▸ WORK ITEM:
Please copy out the full listing that follows exactly; no picture belongs in the copy.

▸ DATASET RECORDS:
»»

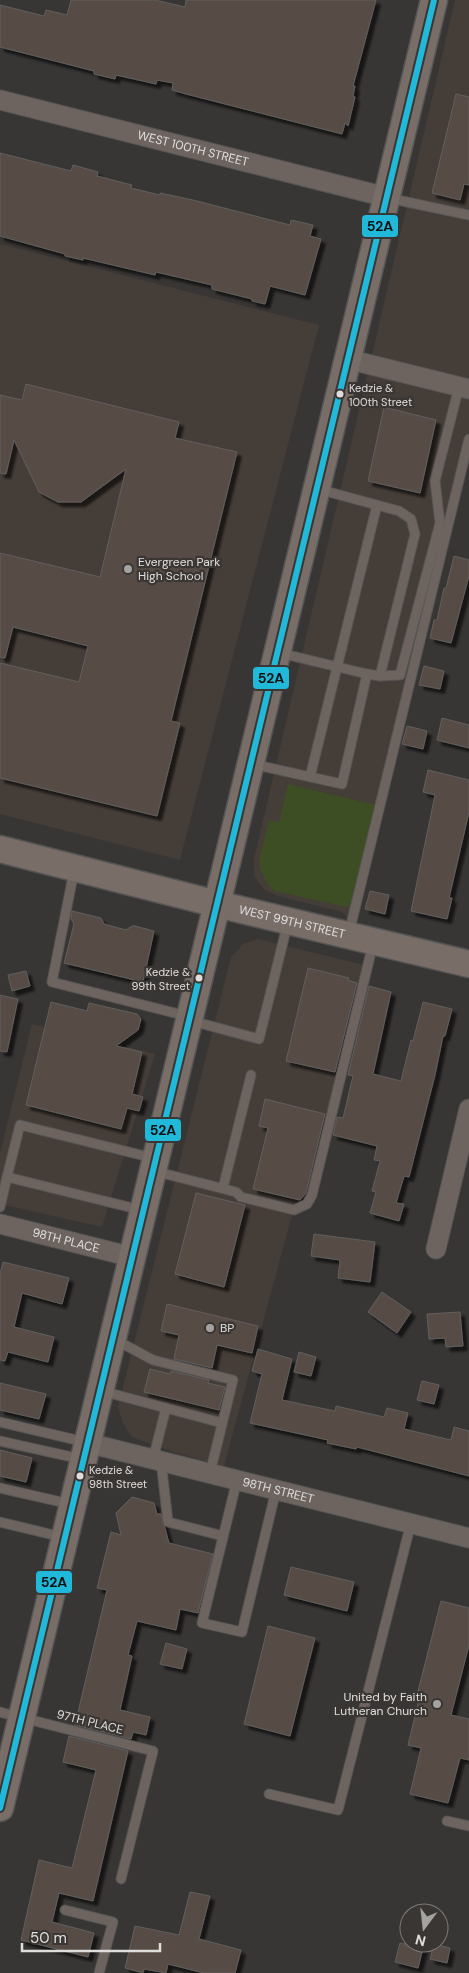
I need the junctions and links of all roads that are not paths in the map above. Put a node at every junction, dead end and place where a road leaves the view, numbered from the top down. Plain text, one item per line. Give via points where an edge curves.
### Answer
1 (434, 0) edge
2 (0, 100) edge
3 (386, 197) junction
4 (469, 215) edge
5 (347, 359) junction
6 (464, 388) edge
7 (469, 439) edge
8 (316, 488) junction
9 (377, 505) junction
10 (277, 653) junction
11 (337, 667) junction
12 (367, 674) junction
13 (380, 676) junction
14 (250, 764) junction
15 (310, 777) junction
16 (0, 848) edge
17 (75, 868) junction
18 (217, 904) junction
19 (289, 921) junction
20 (349, 935) junction
21 (374, 942) junction
22 (469, 964) edge
23 (189, 1019) junction
24 (251, 1075) dead end
25 (469, 1109) edge
26 (154, 1165) junction
27 (7, 1177) junction
28 (223, 1188) junction
29 (0, 1206) edge
30 (143, 1210) junction
31 (0, 1224) edge
32 (436, 1249) dead end
33 (132, 1256) junction
34 (113, 1338) junction
35 (100, 1390) junction
36 (166, 1408) junction
37 (0, 1422) edge
38 (222, 1422) junction
39 (0, 1441) edge
40 (86, 1451) junction
41 (157, 1460) junction
42 (210, 1473) junction
43 (237, 1480) junction
44 (0, 1488) edge
45 (276, 1490) junction
46 (73, 1505) junction
47 (0, 1522) edge
48 (411, 1523) junction
49 (223, 1536) junction
50 (65, 1537) junction
51 (469, 1538) edge
52 (11, 1715) edge
53 (269, 1794) dead end
54 (1, 1797) edge
55 (448, 1820) dead end
56 (469, 1826) edge
57 (121, 1879) dead end
58 (65, 1910) dead end
59 (99, 1973) edge

1 - 3 main road
2 - 3 street, WEST 100TH STREET
3 - 4 lane
3 - 5 main road
5 - 6 street
5 - 8 main road
6 - 13 lane via 435,481 440,523 400,675
7 - 20 lane
8 - 9 lane
8 - 10 main road
9 - 11 lane
9 - 13 lane via 400,511 411,519 415,534
10 - 11 lane
10 - 14 main road
11 - 12 lane
11 - 15 lane
12 - 13 lane
12 - 15 lane via 342,784
14 - 15 lane
14 - 18 main road
16 - 17 main road, WEST 99TH STREET
17 - 18 main road, WEST 99TH STREET
17 - 23 lane via 52,982
18 - 19 main road, WEST 99TH STREET
18 - 23 main road
19 - 20 main road, WEST 99TH STREET
19 - 23 lane via 259,1039
20 - 21 main road, WEST 99TH STREET
21 - 22 main road, WEST 99TH STREET
21 - 28 lane via 308,1204 294,1210 241,1197
23 - 26 main road
24 - 28 lane
25 - 32 street
26 - 27 lane via 20,1125
26 - 28 lane
26 - 30 main road
27 - 29 lane
27 - 30 lane
30 - 33 main road
31 - 33 street, 98TH PLACE
33 - 34 main road
34 - 35 main road
34 - 38 lane via 153,1360 233,1380
35 - 36 lane
35 - 40 main road
36 - 38 lane
36 - 41 lane
37 - 40 lane
38 - 42 lane
39 - 40 lane
40 - 41 street, 98TH STREET
40 - 46 main road
41 - 42 street, 98TH STREET
41 - 49 lane via 168,1522
42 - 43 street, 98TH STREET
43 - 45 street, 98TH STREET
43 - 49 lane
44 - 46 lane
45 - 48 street, 98TH STREET
45 - 49 lane via 242,1632 202,1623
46 - 50 main road
47 - 50 lane
48 - 51 street, 98TH STREET
48 - 53 lane via 338,1810
50 - 52 main road
52 - 54 main road
52 - 57 lane, 97TH PLACE via 152,1751
55 - 56 lane
58 - 59 lane via 113,1922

««

▸ SOLUTION FOR THIS PROBLEM:
I need the junctions and links of all roads that are not paths in the map above. Put a node at every junction, dead end and place where a road leaves the view, numbered from the top down. Plain text, one item per line. Give via points where an edge curves.
### Answer
1 (434, 0) edge
2 (0, 100) edge
3 (386, 197) junction
4 (469, 215) edge
5 (347, 359) junction
6 (464, 388) edge
7 (469, 439) edge
8 (316, 488) junction
9 (377, 505) junction
10 (277, 653) junction
11 (337, 667) junction
12 (367, 674) junction
13 (380, 676) junction
14 (250, 764) junction
15 (310, 777) junction
16 (0, 848) edge
17 (75, 868) junction
18 (217, 904) junction
19 (289, 921) junction
20 (349, 935) junction
21 (374, 942) junction
22 (469, 964) edge
23 (189, 1019) junction
24 (251, 1075) dead end
25 (469, 1109) edge
26 (154, 1165) junction
27 (7, 1177) junction
28 (223, 1188) junction
29 (0, 1206) edge
30 (143, 1210) junction
31 (0, 1224) edge
32 (436, 1249) dead end
33 (132, 1256) junction
34 (113, 1338) junction
35 (100, 1390) junction
36 (166, 1408) junction
37 (0, 1422) edge
38 (222, 1422) junction
39 (0, 1441) edge
40 (86, 1451) junction
41 (157, 1460) junction
42 (210, 1473) junction
43 (237, 1480) junction
44 (0, 1488) edge
45 (276, 1490) junction
46 (73, 1505) junction
47 (0, 1522) edge
48 (411, 1523) junction
49 (223, 1536) junction
50 (65, 1537) junction
51 (469, 1538) edge
52 (11, 1715) edge
53 (269, 1794) dead end
54 (1, 1797) edge
55 (448, 1820) dead end
56 (469, 1826) edge
57 (121, 1879) dead end
58 (65, 1910) dead end
59 (99, 1973) edge

1 - 3 main road
2 - 3 street, WEST 100TH STREET
3 - 4 lane
3 - 5 main road
5 - 6 street
5 - 8 main road
6 - 13 lane via 435,481 440,523 400,675
7 - 20 lane
8 - 9 lane
8 - 10 main road
9 - 11 lane
9 - 13 lane via 400,511 411,519 415,534
10 - 11 lane
10 - 14 main road
11 - 12 lane
11 - 15 lane
12 - 13 lane
12 - 15 lane via 342,784
14 - 15 lane
14 - 18 main road
16 - 17 main road, WEST 99TH STREET
17 - 18 main road, WEST 99TH STREET
17 - 23 lane via 52,982
18 - 19 main road, WEST 99TH STREET
18 - 23 main road
19 - 20 main road, WEST 99TH STREET
19 - 23 lane via 259,1039
20 - 21 main road, WEST 99TH STREET
21 - 22 main road, WEST 99TH STREET
21 - 28 lane via 308,1204 294,1210 241,1197
23 - 26 main road
24 - 28 lane
25 - 32 street
26 - 27 lane via 20,1125
26 - 28 lane
26 - 30 main road
27 - 29 lane
27 - 30 lane
30 - 33 main road
31 - 33 street, 98TH PLACE
33 - 34 main road
34 - 35 main road
34 - 38 lane via 153,1360 233,1380
35 - 36 lane
35 - 40 main road
36 - 38 lane
36 - 41 lane
37 - 40 lane
38 - 42 lane
39 - 40 lane
40 - 41 street, 98TH STREET
40 - 46 main road
41 - 42 street, 98TH STREET
41 - 49 lane via 168,1522
42 - 43 street, 98TH STREET
43 - 45 street, 98TH STREET
43 - 49 lane
44 - 46 lane
45 - 48 street, 98TH STREET
45 - 49 lane via 242,1632 202,1623
46 - 50 main road
47 - 50 lane
48 - 51 street, 98TH STREET
48 - 53 lane via 338,1810
50 - 52 main road
52 - 54 main road
52 - 57 lane, 97TH PLACE via 152,1751
55 - 56 lane
58 - 59 lane via 113,1922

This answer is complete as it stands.